### Requirement
Please copy out the records starting at the line that contains "How many interior" and ending at the line that contains "What is the label", both included, and leave the pictures out of your answer.

### Input data
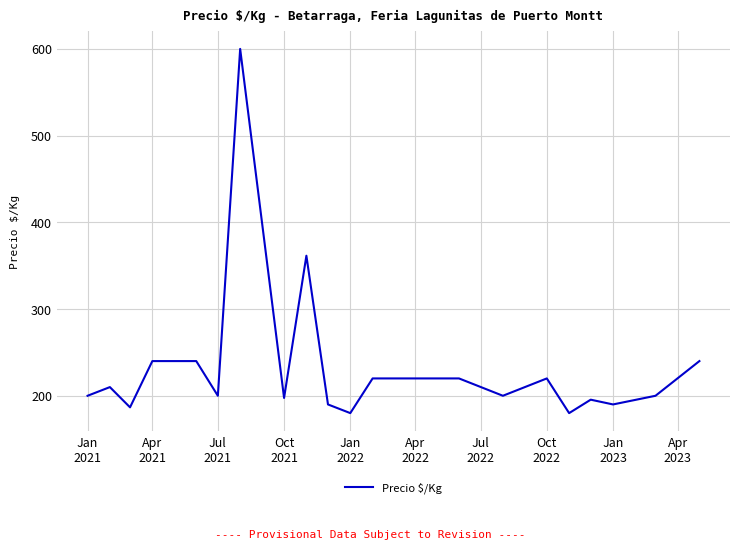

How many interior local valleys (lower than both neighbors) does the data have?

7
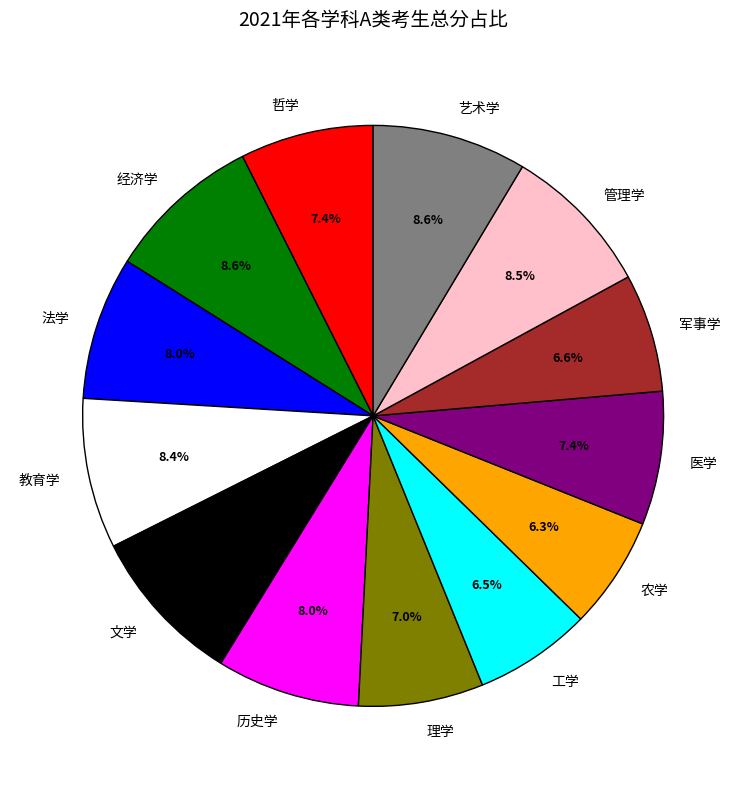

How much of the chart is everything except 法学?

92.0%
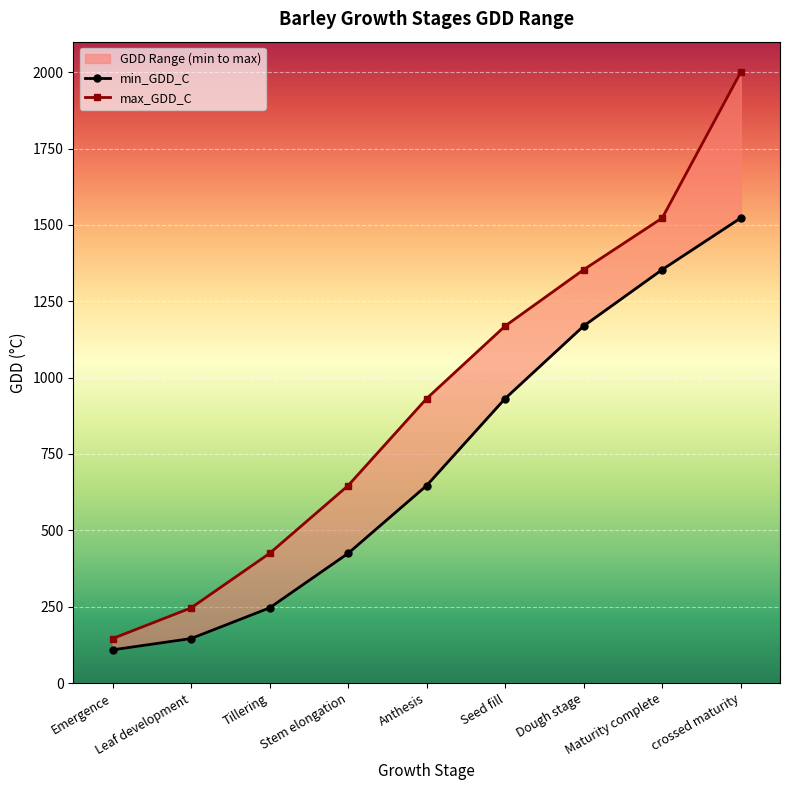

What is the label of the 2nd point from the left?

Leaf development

...

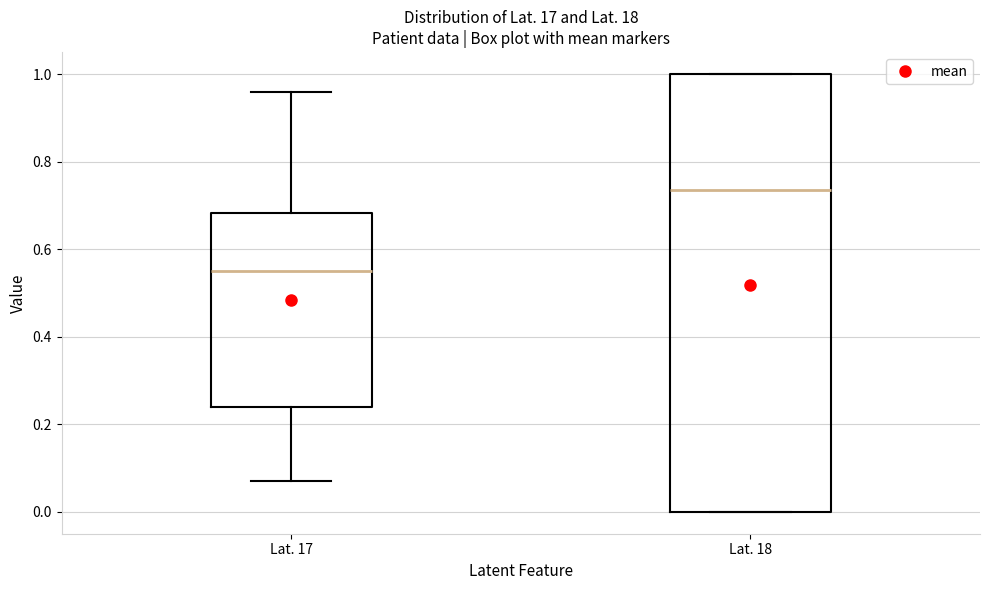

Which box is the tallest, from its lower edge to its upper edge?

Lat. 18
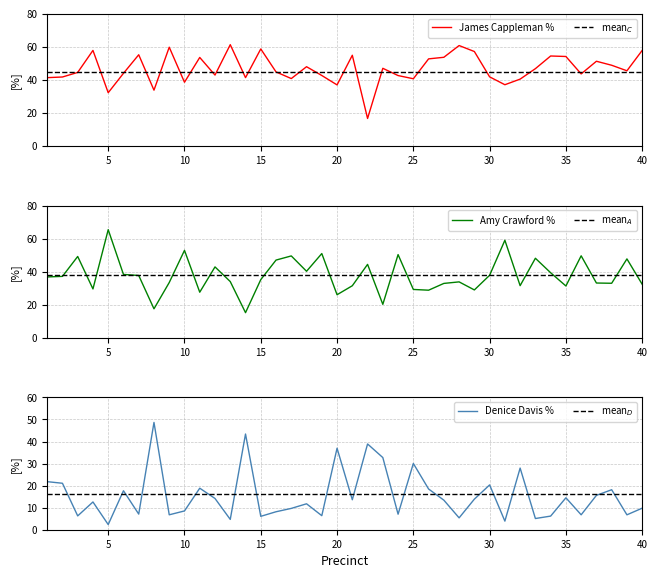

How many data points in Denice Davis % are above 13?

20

==

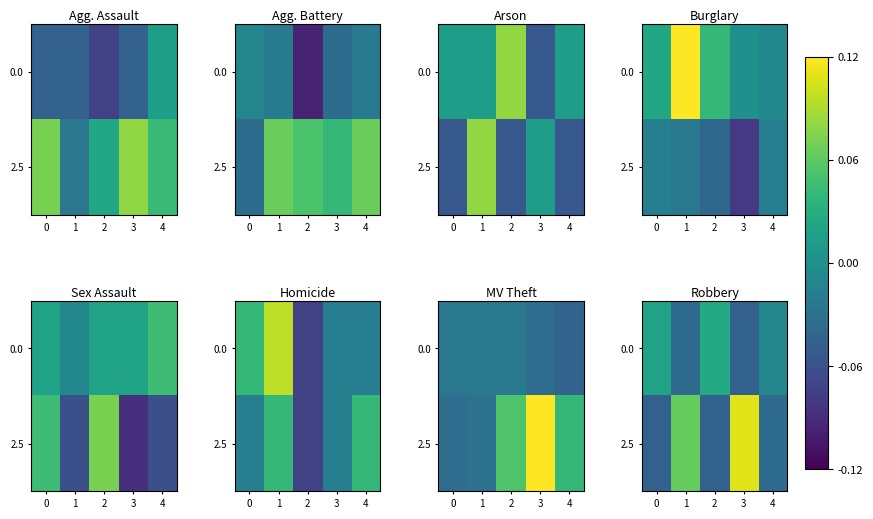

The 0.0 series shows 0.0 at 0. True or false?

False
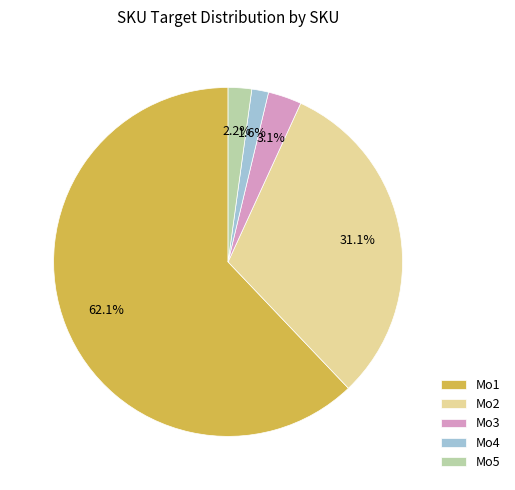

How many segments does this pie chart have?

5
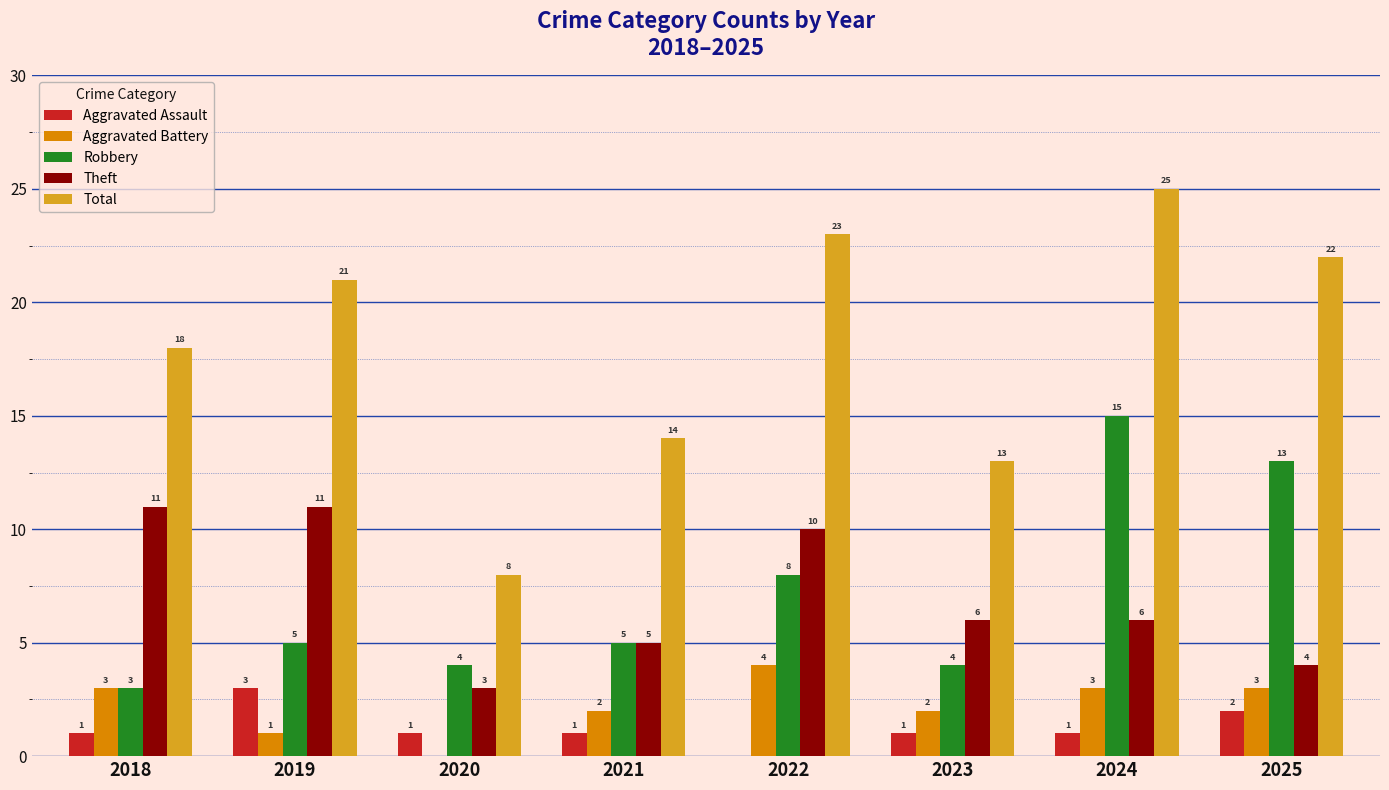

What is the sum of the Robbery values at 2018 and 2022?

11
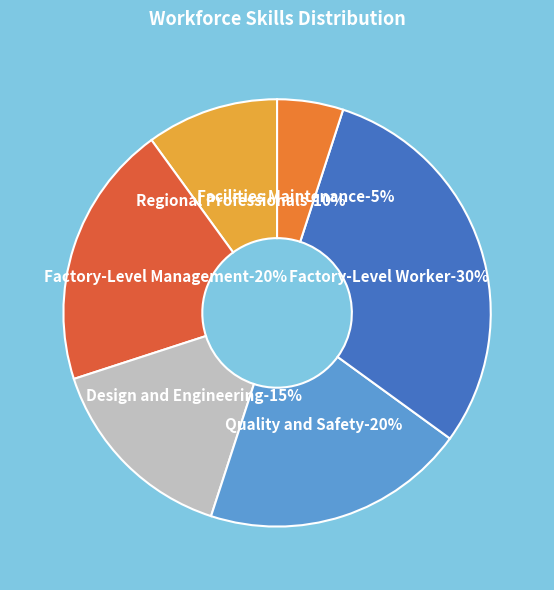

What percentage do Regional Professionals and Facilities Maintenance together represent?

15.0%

### Response
How many interior local valleys (lower than both neighbors) does the data have?

7

How much of the chart is everything except 法学?

92.0%

What is the label of the 2nd point from the left?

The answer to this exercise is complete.